Entries taken from a collection:
▬▬▬▬▬▬▬▬▬▬

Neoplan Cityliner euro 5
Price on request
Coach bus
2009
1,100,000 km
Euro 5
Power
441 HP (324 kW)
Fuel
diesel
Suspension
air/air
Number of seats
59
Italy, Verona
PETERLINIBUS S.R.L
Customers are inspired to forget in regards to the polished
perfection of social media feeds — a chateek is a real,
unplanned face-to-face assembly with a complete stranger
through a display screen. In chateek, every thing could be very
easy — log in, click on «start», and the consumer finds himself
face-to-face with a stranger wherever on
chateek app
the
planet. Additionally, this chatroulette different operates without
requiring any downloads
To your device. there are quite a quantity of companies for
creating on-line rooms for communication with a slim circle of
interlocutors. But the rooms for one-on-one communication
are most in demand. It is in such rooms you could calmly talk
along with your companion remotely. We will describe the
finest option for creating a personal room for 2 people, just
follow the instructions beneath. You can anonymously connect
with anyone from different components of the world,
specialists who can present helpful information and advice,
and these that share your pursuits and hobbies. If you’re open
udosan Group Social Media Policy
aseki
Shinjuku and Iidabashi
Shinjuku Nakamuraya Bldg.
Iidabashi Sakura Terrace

▬▬▬▬▬▬▬▬▬▬

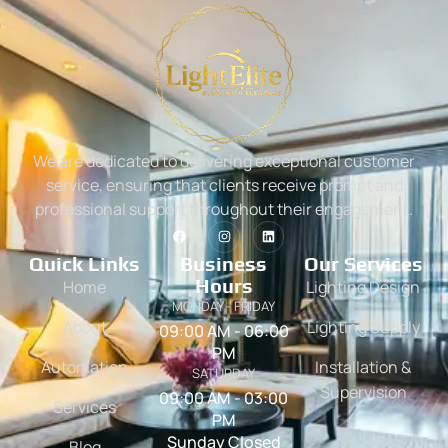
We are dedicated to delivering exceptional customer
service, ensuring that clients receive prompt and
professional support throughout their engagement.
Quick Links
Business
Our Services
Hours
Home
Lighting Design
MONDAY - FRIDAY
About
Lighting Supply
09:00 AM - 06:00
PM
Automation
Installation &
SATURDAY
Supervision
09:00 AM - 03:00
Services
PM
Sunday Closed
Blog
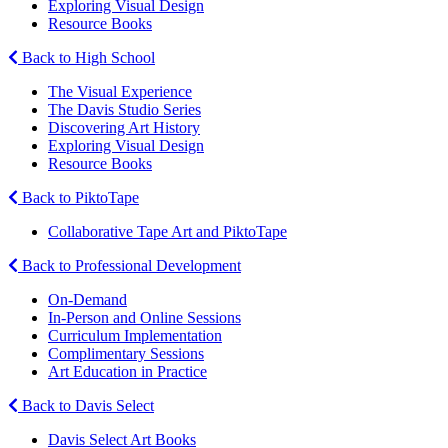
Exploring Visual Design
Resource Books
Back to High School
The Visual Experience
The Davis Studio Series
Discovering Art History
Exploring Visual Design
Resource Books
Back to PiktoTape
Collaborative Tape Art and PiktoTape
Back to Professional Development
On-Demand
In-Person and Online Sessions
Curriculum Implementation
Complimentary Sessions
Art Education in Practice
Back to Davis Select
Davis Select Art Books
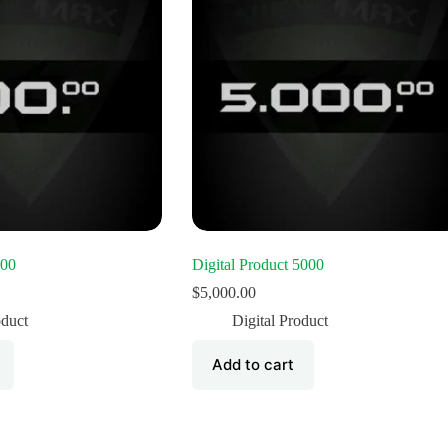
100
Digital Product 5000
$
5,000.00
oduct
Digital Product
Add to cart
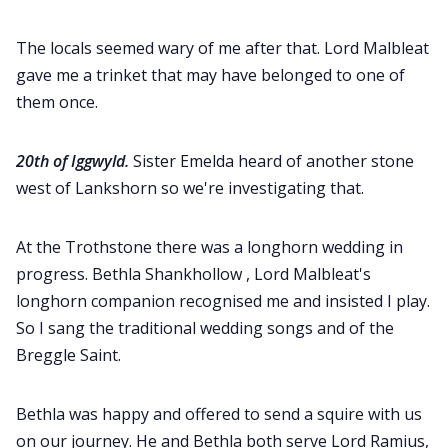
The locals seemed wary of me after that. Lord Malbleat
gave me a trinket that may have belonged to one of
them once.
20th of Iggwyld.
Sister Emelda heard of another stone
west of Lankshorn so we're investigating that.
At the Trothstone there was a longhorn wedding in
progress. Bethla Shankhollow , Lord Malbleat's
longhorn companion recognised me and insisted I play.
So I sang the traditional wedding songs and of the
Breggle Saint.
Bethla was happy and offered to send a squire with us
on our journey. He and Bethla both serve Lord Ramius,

▬▬▬▬▬▬▬▬▬▬

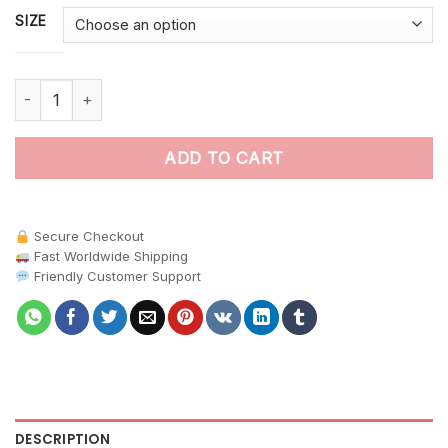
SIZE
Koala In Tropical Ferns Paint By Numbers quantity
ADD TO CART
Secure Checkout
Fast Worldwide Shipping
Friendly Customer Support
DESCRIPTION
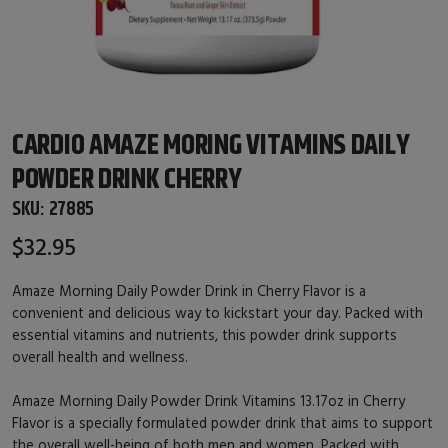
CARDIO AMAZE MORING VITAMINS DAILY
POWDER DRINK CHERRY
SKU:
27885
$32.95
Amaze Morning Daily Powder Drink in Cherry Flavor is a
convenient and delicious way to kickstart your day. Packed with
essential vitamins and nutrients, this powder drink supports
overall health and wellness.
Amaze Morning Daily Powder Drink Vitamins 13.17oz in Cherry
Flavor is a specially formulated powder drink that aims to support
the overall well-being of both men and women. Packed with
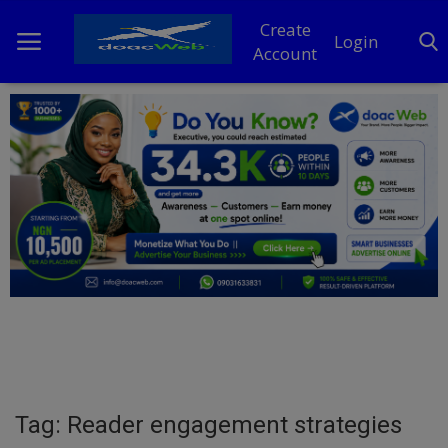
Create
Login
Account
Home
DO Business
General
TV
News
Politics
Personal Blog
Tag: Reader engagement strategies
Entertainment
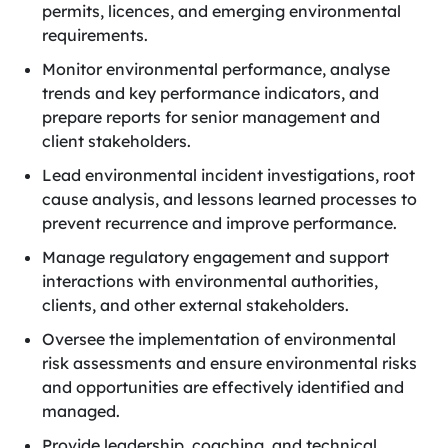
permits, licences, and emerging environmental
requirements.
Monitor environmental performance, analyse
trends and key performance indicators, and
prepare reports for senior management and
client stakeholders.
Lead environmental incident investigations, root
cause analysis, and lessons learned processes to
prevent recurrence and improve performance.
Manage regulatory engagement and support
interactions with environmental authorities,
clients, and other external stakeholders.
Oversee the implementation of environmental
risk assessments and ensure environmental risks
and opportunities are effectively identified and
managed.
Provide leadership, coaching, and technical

▬▬▬▬▬▬▬▬▬▬

## [Exercise]
Only the lines above from the one with "Neoplan Cityliner euro 5" through the one with "Iidabashi Sakura Terrace" should be duplicated, character for character.

## [The completed task]
Neoplan Cityliner euro 5
Price on request
Coach bus
2009
1,100,000 km
Euro 5
Power
441 HP (324 kW)
Fuel
diesel
Suspension
air/air
Number of seats
59
Italy, Verona
PETERLINIBUS S.R.L
Customers are inspired to forget in regards to the polished
perfection of social media feeds — a chateek is a real,
unplanned face-to-face assembly with a complete stranger
through a display screen. In chateek, every thing could be very
easy — log in, click on «start», and the consumer finds himself
face-to-face with a stranger wherever on
chateek app
the
planet. Additionally, this chatroulette different operates without
requiring any downloads
To your device. there are quite a quantity of companies for
creating on-line rooms for communication with a slim circle of
interlocutors. But the rooms for one-on-one communication
are most in demand. It is in such rooms you could calmly talk
along with your companion remotely. We will describe the
finest option for creating a personal room for 2 people, just
follow the instructions beneath. You can anonymously connect
with anyone from different components of the world,
specialists who can present helpful information and advice,
and these that share your pursuits and hobbies. If you’re open
udosan Group Social Media Policy
aseki
Shinjuku and Iidabashi
Shinjuku Nakamuraya Bldg.
Iidabashi Sakura Terrace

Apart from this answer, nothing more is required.